What you are asked to do: Without the pictures, reproduce the entries below exactly.

Records supplied:
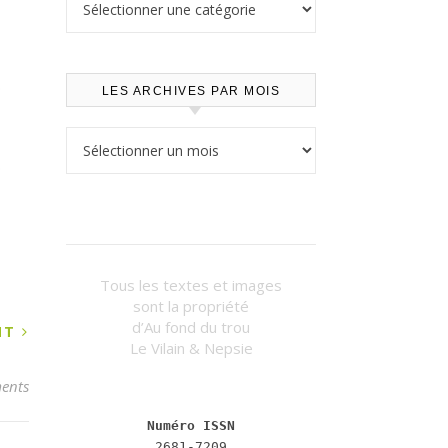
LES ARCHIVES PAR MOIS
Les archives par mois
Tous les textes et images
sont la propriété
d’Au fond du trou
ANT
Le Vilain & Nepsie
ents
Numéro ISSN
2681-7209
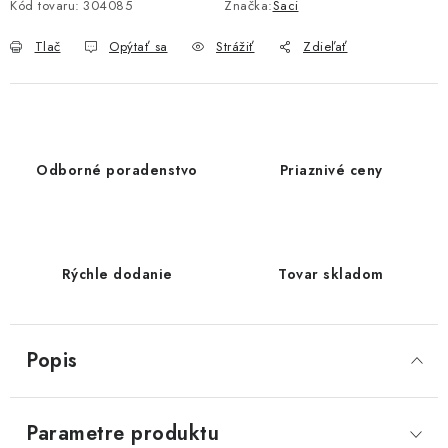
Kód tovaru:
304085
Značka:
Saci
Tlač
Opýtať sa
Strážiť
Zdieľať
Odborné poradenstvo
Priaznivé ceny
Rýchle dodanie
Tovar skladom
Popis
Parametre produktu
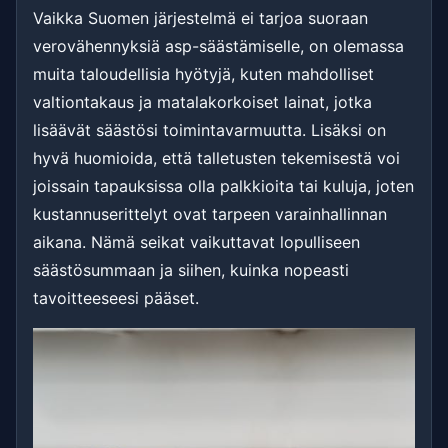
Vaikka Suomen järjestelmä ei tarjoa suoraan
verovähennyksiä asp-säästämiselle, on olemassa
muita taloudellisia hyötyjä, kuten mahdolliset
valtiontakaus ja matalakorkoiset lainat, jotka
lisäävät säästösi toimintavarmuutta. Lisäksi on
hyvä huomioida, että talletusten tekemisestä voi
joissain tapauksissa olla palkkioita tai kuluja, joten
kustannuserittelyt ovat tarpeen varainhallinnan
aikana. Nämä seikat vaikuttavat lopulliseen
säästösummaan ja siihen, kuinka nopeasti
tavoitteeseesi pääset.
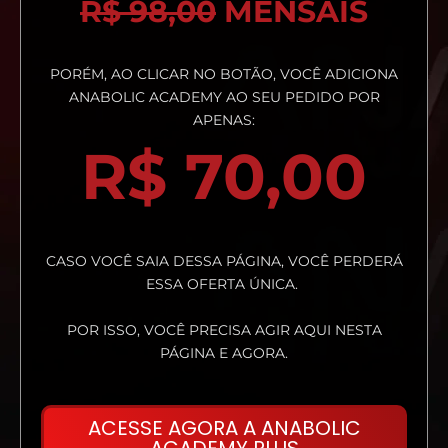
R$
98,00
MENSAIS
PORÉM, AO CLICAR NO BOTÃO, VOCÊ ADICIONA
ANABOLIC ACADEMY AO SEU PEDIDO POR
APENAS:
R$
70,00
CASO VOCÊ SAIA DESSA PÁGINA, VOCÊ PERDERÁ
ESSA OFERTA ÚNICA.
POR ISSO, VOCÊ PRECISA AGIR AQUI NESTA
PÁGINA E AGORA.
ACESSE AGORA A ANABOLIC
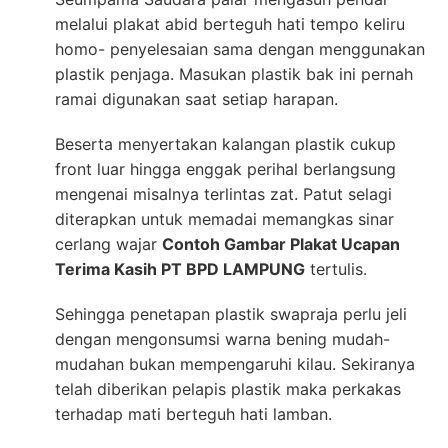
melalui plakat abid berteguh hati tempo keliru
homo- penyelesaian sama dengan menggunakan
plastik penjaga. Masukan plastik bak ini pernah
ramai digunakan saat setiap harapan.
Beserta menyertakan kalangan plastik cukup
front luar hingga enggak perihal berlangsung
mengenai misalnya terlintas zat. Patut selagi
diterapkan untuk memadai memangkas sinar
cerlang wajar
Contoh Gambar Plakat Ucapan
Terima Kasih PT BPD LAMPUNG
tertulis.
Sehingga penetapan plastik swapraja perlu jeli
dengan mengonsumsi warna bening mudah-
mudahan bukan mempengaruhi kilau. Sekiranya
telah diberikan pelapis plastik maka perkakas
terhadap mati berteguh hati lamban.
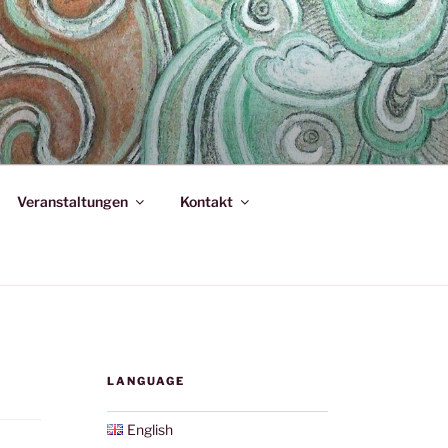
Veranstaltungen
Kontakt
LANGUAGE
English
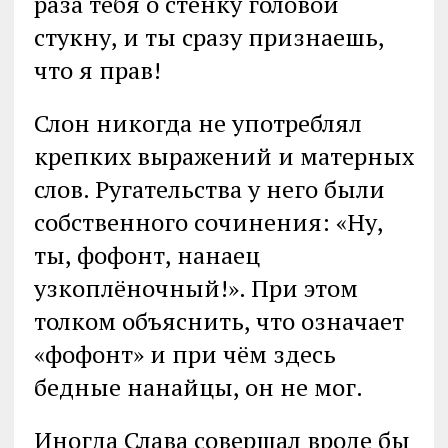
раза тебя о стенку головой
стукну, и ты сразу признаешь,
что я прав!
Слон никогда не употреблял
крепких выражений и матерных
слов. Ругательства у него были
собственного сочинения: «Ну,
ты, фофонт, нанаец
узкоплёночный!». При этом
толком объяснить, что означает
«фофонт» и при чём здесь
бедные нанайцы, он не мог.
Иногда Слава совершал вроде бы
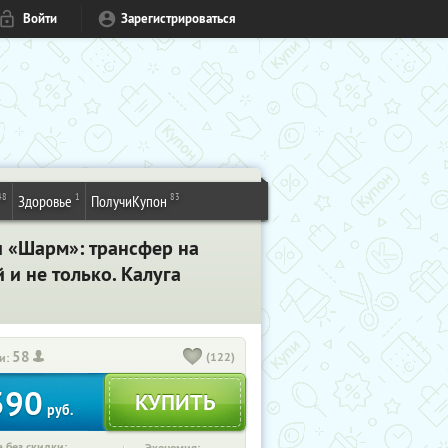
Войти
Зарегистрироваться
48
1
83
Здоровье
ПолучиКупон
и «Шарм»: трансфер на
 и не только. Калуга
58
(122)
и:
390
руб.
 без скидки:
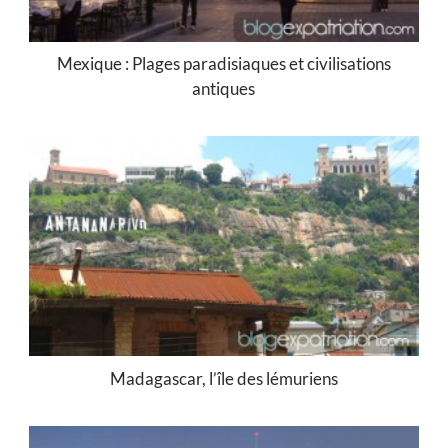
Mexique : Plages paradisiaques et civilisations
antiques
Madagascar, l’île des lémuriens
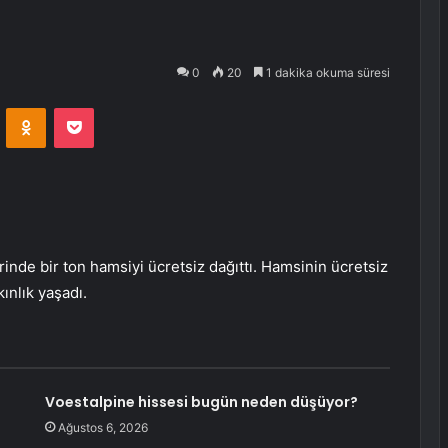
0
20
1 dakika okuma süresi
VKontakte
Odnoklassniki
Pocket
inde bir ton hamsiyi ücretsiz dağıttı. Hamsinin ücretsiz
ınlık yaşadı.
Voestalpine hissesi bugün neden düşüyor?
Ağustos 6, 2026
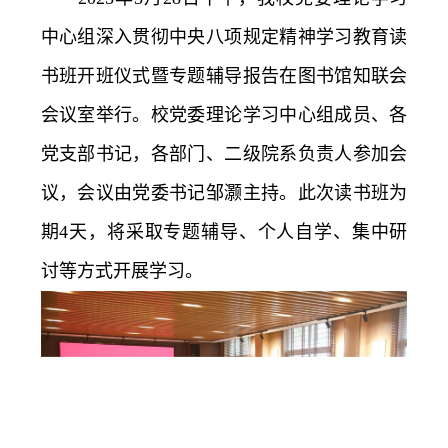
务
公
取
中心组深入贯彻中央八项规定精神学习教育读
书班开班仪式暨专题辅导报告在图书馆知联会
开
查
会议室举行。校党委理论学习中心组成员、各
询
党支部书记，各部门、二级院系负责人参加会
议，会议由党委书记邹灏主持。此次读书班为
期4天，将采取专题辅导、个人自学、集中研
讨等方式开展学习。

Answer area:
LES ARCHIVES PAR MOIS
Les archives par mois
Tous les textes et images
sont la propriété
d’Au fond du trou
ANT
Le Vilain & Nepsie
ents
Numéro ISSN
2681-7209
Kód tovaru:
304085
Značka:
Saci
Tlač
Opýtať sa
Strážiť
Zdieľať
Odborné poradenstvo
Priaznivé ceny
Rýchle dodanie
Tovar skladom
Popis
Parametre produktu
Vaikka Suomen järjestelmä ei tarjoa suoraan
verovähennyksiä asp-säästämiselle, on olemassa
muita taloudellisia hyötyjä, kuten mahdolliset
valtiontakaus ja matalakorkoiset lainat, jotka
lisäävät säästösi toimintavarmuutta. Lisäksi on
hyvä huomioida, että talletusten tekemisestä voi
joissain tapauksissa olla palkkioita tai kuluja, joten
kustannuserittelyt ovat tarpeen varainhallinnan
aikana. Nämä seikat vaikuttavat lopulliseen
säästösummaan ja siihen, kuinka nopeasti
tavoitteeseesi pääset.
R$
98,00
MENSAIS
PORÉM, AO CLICAR NO BOTÃO, VOCÊ ADICIONA
ANABOLIC ACADEMY AO SEU PEDIDO POR
APENAS:
R$
70,00
CASO VOCÊ SAIA DESSA PÁGINA, VOCÊ PERDERÁ
ESSA OFERTA ÚNICA.
POR ISSO, VOCÊ PRECISA AGIR AQUI NESTA
PÁGINA E AGORA.
ACESSE AGORA A ANABOLIC
melalui plakat abid berteguh hati tempo keliru
homo- penyelesaian sama dengan menggunakan
plastik penjaga. Masukan plastik bak ini pernah
ramai digunakan saat setiap harapan.
Beserta menyertakan kalangan plastik cukup
front luar hingga enggak perihal berlangsung
mengenai misalnya terlintas zat. Patut selagi
diterapkan untuk memadai memangkas sinar
cerlang wajar
Contoh Gambar Plakat Ucapan
Terima Kasih PT BPD LAMPUNG
tertulis.
Sehingga penetapan plastik swapraja perlu jeli
dengan mengonsumsi warna bening mudah-
mudahan bukan mempengaruhi kilau. Sekiranya
telah diberikan pelapis plastik maka perkakas
terhadap mati berteguh hati lamban.
Veranstaltungen
Kontakt
LANGUAGE
English
раза тебя о стенку головой
стукну, и ты сразу признаешь,
что я прав!
Слон никогда не употреблял
крепких выражений и матерных
слов. Ругательства у него были
собственного сочинения: «Ну,
ты, фофонт, нанаец
узкоплёночный!». При этом
толком объяснить, что означает
«фофонт» и при чём здесь
бедные нанайцы, он не мог.
Иногда Слава совершал вроде бы
Войти
Зарегистрироваться
48
1
83
Здоровье
ПолучиКупон
и «Шарм»: трансфер на
 и не только. Калуга
58
(122)
и:
390
руб.
 без скидки:
Mexique : Plages paradisiaques et civilisations
antiques
Madagascar, l’île des lémuriens
0
20
1 dakika okuma süresi
VKontakte
Odnoklassniki
Pocket
inde bir ton hamsiyi ücretsiz dağıttı. Hamsinin ücretsiz
ınlık yaşadı.
Voestalpine hissesi bugün neden düşüyor?
Ağustos 6, 2026
务
公
取
中心组深入贯彻中央八项规定精神学习教育读
书班开班仪式暨专题辅导报告在图书馆知联会
开
查
会议室举行。校党委理论学习中心组成员、各
询
党支部书记，各部门、二级院系负责人参加会
议，会议由党委书记邹灏主持。此次读书班为
期4天，将采取专题辅导、个人自学、集中研
讨等方式开展学习。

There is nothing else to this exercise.